> 課題文:
────────────────────
世界的な経済成長による景気回復に連れたインフレが高止まりしている。特に、米連邦準備理事会(FRB)が金融引き締めを急ぐタカ派姿勢を強まっていることから、米長期金利が上昇することでイールドスプレッドが縮小しやすく株価は売られやすい地合いになっている。そして、米国金利上昇は世界的な金利上昇を招くことになり、世界的な株価にとって、ネガティブな材料となりやすい。また、ウクライナ情勢の緊迫化が続くなか地政学リスクから株価が売られやすい。米国株のVIX指数は26.21から25.87へ低下した。VIX指数は20台で推移していることで、米国株は不安定な動きが継続しやすい。
NYダウの割高の目安は3.00%近辺、S&P500は3.00%割れ、ナスダックは1.5%以下が昨年からの割高の目安となっている。一方で割安の目安では、イールドスプレッドがNYダウ:4.0%台、S&P500:3.8%~4.0%台、NASDAQ:2.3%~2.5%台で割安感からの反発となりやすい。
★米国市場のイールドスプレッドは、米国債金利と米国株益利回りを比較する指標である。株式市場は国債市場よりリスクが高いことから、株式市場に割高感が生じ国債市場に割安感が生じれば、投機筋は株式を売って国債を買う。また、国債市場に割高感が生じ株式市場に割安感が生じれば、国債を売却して株式を買うことになる。そのため、株式市場の天底を探るひとつの参考指標となる。
○米10年国債金利とNYダウ:2011/4/21以降の平均▲3.226%
・直近イールドスプレッド縮小: 22/4/19-▲1.713%、22/6/6-▲2.009%
22/8/17-▲1.845%、22/8/24-▲1.809%
(NYダウが割高・米国10年債割安の状態)
・直近イールドスプレッド拡大:19/1/3-▲4.226%、19/8/5-▲4.102%、
20/2/28-▲4.541%、20/3/23-6.017%
(NYダウが割安・米国10年債割高の状態)
・8月30日:▲2.015%⇒8月31日:予想▲1.976%(前日比で縮小:割高)
8月31日のNYダウが続落した一方で、米長期金利が大幅上昇したことでイールドスプレッドは前日比で縮小(米国10年債金利に対して米国株は前日比で割高)した。平均値の▲3.226%から▲1.250%平均値より上方かい離したことで割高になった。19年1月3日の大底▲4.226%から▲2.250%下回った。19年8月5日の大底▲4.102%を▲2.126%下回った。20年2月28日の大底▲4.541%から▲2.565%下回った。20年3月23日の6.017%から▲4.041%下回った。NYダウは、米連邦準備理事会(FRB)による積極的な金融引き締めの長期化見通しが強まる中、米国の長短金利の上昇が続いたことが株式相場の重しとなった。前日までの3日間で1500ドル下落したNYダウは280.44ドル安(-0.88%)と4日続落した。朝方に175ドル高まで上昇後、前日終値を挟んでもみ合ったが、終盤に売られ、ほぼ安値で終了した。
────────────────────
> 実施事項:
米国株のイールドスプレッドに関する文章の続きを、最後の文の後から書き上げてください。 次の記録は、米国株のイールドスプレッドに関する文章とは無関係です。
────────────────────
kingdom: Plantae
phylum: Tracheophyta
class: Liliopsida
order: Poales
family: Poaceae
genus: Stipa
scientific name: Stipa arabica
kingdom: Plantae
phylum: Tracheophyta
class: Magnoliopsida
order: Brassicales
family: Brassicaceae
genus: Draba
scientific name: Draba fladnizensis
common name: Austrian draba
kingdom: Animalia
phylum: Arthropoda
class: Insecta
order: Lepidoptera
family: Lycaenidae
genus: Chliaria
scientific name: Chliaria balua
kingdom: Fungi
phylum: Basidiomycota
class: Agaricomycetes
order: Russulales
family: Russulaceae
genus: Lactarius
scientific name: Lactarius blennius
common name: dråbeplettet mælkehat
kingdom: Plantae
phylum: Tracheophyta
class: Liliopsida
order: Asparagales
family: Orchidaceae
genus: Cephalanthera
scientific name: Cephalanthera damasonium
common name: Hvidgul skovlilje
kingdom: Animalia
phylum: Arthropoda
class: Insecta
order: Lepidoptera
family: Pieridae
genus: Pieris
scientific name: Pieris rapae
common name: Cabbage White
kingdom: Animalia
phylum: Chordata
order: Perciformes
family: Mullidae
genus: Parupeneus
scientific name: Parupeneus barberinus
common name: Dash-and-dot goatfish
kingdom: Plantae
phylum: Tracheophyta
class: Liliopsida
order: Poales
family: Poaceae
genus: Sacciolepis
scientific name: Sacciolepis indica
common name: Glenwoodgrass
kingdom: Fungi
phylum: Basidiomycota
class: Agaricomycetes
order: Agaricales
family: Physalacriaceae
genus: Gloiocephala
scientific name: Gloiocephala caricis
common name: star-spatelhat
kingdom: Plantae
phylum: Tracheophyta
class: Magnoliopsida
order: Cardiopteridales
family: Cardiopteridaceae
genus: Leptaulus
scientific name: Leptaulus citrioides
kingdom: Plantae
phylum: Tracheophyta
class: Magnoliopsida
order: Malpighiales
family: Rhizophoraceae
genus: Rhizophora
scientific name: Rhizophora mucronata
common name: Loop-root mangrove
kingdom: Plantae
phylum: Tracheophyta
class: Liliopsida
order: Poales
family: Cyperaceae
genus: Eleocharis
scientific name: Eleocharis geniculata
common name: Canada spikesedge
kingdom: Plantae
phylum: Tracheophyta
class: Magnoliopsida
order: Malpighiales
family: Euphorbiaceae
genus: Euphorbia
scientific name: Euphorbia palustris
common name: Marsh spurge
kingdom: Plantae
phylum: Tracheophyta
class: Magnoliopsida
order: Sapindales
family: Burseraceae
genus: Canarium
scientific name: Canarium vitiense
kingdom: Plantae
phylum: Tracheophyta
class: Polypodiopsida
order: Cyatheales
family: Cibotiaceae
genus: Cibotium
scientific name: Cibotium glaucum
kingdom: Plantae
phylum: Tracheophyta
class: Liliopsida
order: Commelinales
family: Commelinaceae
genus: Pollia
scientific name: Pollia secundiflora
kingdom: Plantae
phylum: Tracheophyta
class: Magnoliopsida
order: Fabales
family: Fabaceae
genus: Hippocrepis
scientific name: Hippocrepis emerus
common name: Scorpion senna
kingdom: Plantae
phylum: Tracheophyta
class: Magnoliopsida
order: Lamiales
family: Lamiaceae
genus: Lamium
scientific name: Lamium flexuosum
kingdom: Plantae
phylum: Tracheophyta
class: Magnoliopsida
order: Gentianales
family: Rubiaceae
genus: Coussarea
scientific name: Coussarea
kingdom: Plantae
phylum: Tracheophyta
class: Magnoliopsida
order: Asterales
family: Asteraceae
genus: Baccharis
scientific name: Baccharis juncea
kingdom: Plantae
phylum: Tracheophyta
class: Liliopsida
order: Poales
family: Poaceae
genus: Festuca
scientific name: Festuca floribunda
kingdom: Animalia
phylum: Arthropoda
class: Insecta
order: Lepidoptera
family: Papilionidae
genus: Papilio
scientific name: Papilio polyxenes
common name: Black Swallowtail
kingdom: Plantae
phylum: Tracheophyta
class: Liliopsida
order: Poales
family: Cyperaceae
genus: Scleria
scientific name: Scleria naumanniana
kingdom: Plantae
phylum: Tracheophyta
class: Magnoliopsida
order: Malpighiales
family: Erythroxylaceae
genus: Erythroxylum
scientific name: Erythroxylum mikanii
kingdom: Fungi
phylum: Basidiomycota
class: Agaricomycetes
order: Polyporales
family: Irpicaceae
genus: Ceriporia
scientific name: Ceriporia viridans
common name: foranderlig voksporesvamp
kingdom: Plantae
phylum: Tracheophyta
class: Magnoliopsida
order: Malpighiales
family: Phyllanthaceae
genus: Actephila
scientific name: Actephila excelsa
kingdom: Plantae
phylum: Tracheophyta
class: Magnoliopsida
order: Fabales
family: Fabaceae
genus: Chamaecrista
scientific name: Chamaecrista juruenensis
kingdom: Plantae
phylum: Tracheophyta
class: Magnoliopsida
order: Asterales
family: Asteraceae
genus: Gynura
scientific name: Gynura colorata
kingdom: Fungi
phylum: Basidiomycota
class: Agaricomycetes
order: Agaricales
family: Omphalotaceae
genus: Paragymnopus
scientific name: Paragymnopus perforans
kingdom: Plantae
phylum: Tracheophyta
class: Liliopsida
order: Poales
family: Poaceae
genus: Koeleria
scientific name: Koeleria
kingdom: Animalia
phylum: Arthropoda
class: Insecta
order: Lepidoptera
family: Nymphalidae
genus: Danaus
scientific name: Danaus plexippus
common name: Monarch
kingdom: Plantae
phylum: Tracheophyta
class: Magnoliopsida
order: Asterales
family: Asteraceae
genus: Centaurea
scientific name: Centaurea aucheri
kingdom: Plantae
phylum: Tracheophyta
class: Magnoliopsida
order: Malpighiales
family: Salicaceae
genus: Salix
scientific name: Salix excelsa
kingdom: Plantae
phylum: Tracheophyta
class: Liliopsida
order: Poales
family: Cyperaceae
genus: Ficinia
────────────────────
> 記述回答:
○米10年国債金利とS&P500:11/4/21以降の平均▲2.770%
・直近イールドスプレッド縮小: 21/1/11-▲2.320%、22/4/19-▲1.989%
22/6/6-▲2.329%、22/8/24-▲2.137%
・直近イールドスプレッド拡大:19/1/3-▲3.869%、19/8/5-▲4.002%、
19/8/15-▲4.179%、20/2/28-▲4.499%
20/3/23-▲6.222%
・8月30日:▲2.333%⇒8月31日:予想▲2.290%(前日比で縮小:割高)
S&P500が続落した一方で、米長期金利は大幅上昇したことでイールドスプレッドは前日比で縮小(米国10年債金利に対して米国株は前日比で割高)した。平均値の▲2.770%から▲0.480%と平均値より上方かい離したことで割高になった。また、19年1月3日の大底となった▲3.869%を▲1.579%下回った。また、19年8月5日の大底となった▲4.002%を▲1.712%下回った。19年8月15日の▲4.179%を▲1.889%下回った。20年2月28日の大底▲4.499%から▲2.209%下回った。20年3月23日の6.222%から▲3.932%下回った。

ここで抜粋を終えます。